Consolidation therapy with fluconazole was similarly associated with a higher rate of CSF sterilization than was therapy with itraconazole. This is consistent with a previous study demonstrating that chronic suppressive therapy with fluconazole (200 mg daily) was superior to suppression with itraconazole (200 mg daily) (Saag MS, et al. 35th ICAAC, 1995). It is possible that use of the newly available oral suspension of itraconazole may produce better results because of its improved bioavailability. However, the greater potential for drug interactions with itraconazole relative to fluconazole is a potential problem given the polypharmacy practiced with AIDS patients.

The outcomes in this study were superior to those in studies using lower doses (0.4 mg/kg/d) of amphotericin B (Saag MS, et al. N Engl J Med 1992;326:83-89). A study using a dose of 1 mg/kg/d with or without flucytosine reported no mortality and a successful outcome in 29 of 31 subjects (de Lalla F, et al. Clin Infect Dis 1995;20:263-266).

Of particular interest is an investigation by the California Collaborative Treatment Group. The efficacy of varying doses of fluconazole with or without flucytosine was evaluated in 89 AIDS patients with first episode cryptococcal meningitis. A successful outcome (survival with negative CSF culture) after 10 weeks of therapy was observed in 11%, 37%, 62%, and 62% of those who received 800, 1200, 1600, and 2000 mg of fluconazole daily, respectively (P < 0.01). The addition of flucytosine (150 mg/kg/d) for the first four weeks improved the outcome at each dose of fluconazole; 10-week success rates with the addition of flucytosine were 75%, 87%, 69%, and 83% at each of the above doses (P < 0.01). This suggests that the optimal doses for wholly oral treatment of cryptococcal meningitis may be 1200 mg of fluconazole daily plus flucytosine 150 mg/kg/ in divided doses (4th Conference on Retroviruses and Opportunistic Infections, Abstract #5).

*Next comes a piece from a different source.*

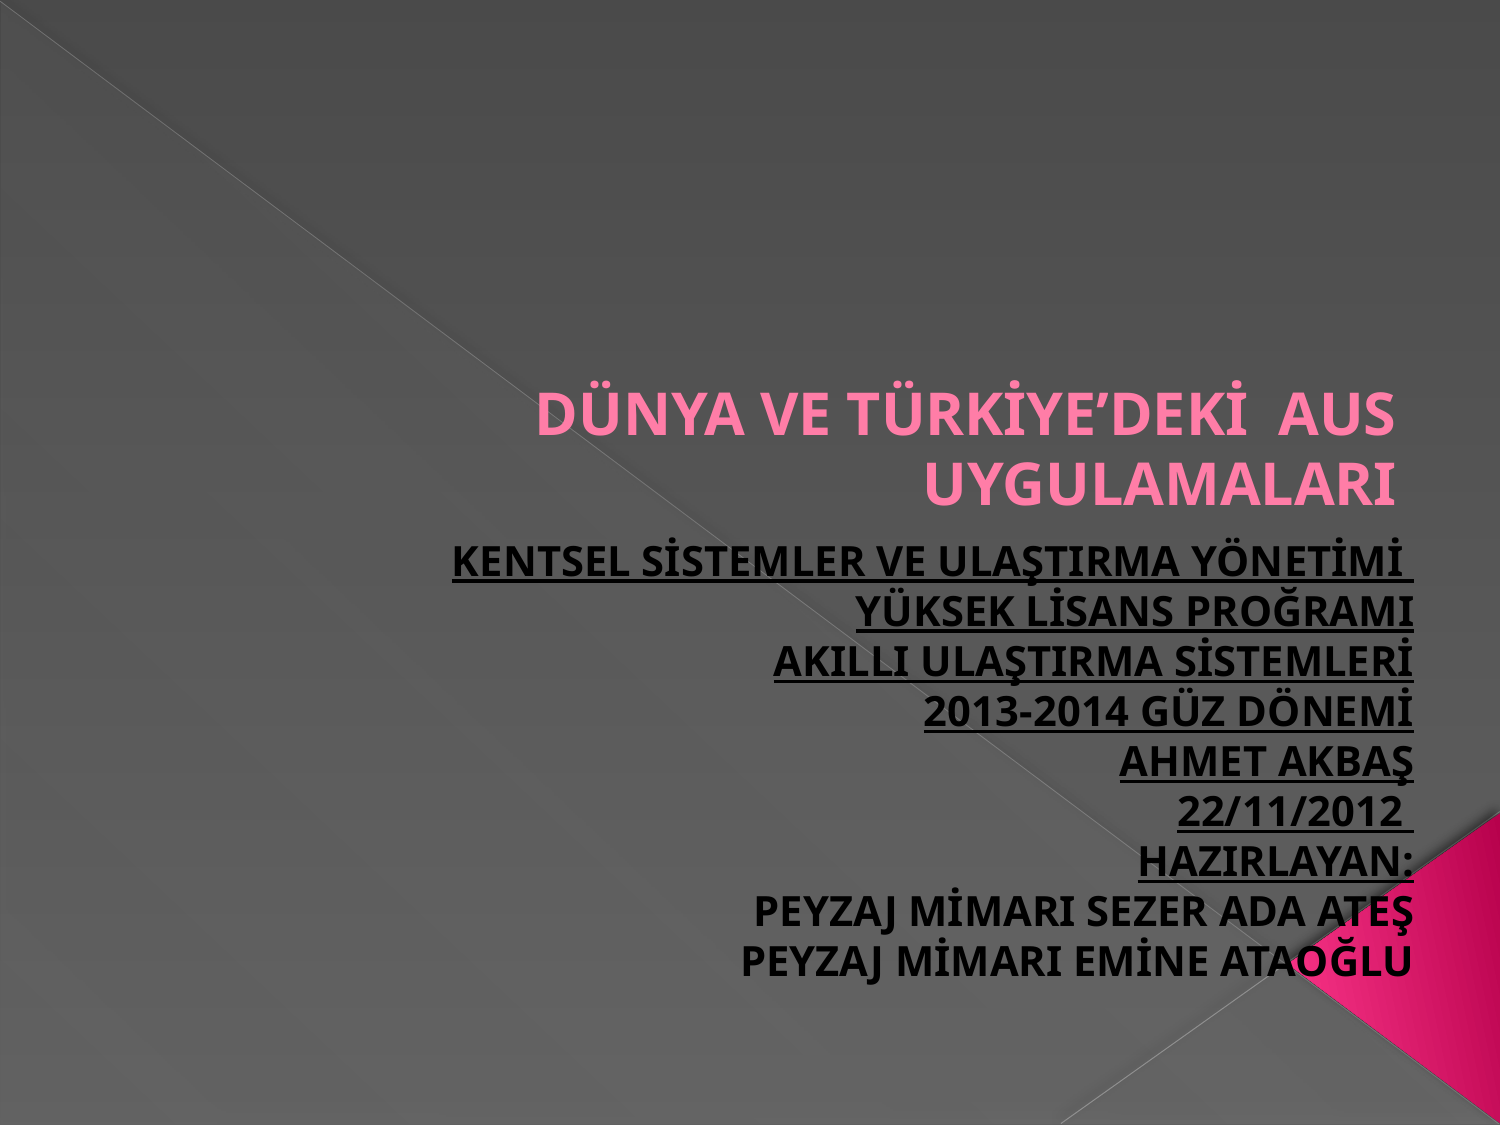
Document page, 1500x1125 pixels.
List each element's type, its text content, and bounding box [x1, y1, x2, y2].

subtitle KENTSEL SİSTEMLER VE ULAŞTIRMA YÖNETİMİ YÜKSEK LİSANS PROĞRAMI AKILLI ULAŞTIRMA SİSTEMLERİ 2013-2014 GÜZ DÖNEMİ AHMET AKBAŞ 22/11/2012 HAZIRLAYAN: PEYZAJ MİMARI SEZER ADA ATEŞ PEYZAJ MİMARI EMİNE ATAOĞLU [64, 527, 1435, 1031]
title DÜNYA VE TÜRKİYE’DEKİ AUS UYGULAMALARI [0, 54, 1412, 526]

Of particular note in the current study is the importance of elevated CSF opening pressure and its association with mortality. The investigators used an algorithmic approach to the management of increased pressure, which included the use of daily lumbar puncture, administration of acetazolamide and ventriculoperitoneal shunting for asymptomatic patients with pressures greater than 320 mm, and for symptomatic patients with pressures greater than 180 mm. We agree that aggressive management of elevated CSF pressure is warranted in these patients.

While this study indicates that, with regard to rapidity of sterilization of CSF, a two-week induction period of amphotericin B plus flucytosine followed by an eight-week consolidation period with fluconazole is superior to the comparator regimens, there were no significant differences with regard to clinical outcome, including death. Thus, in circumstances in which this regimen cannot be used, the alternative regimen can be safely prescribed.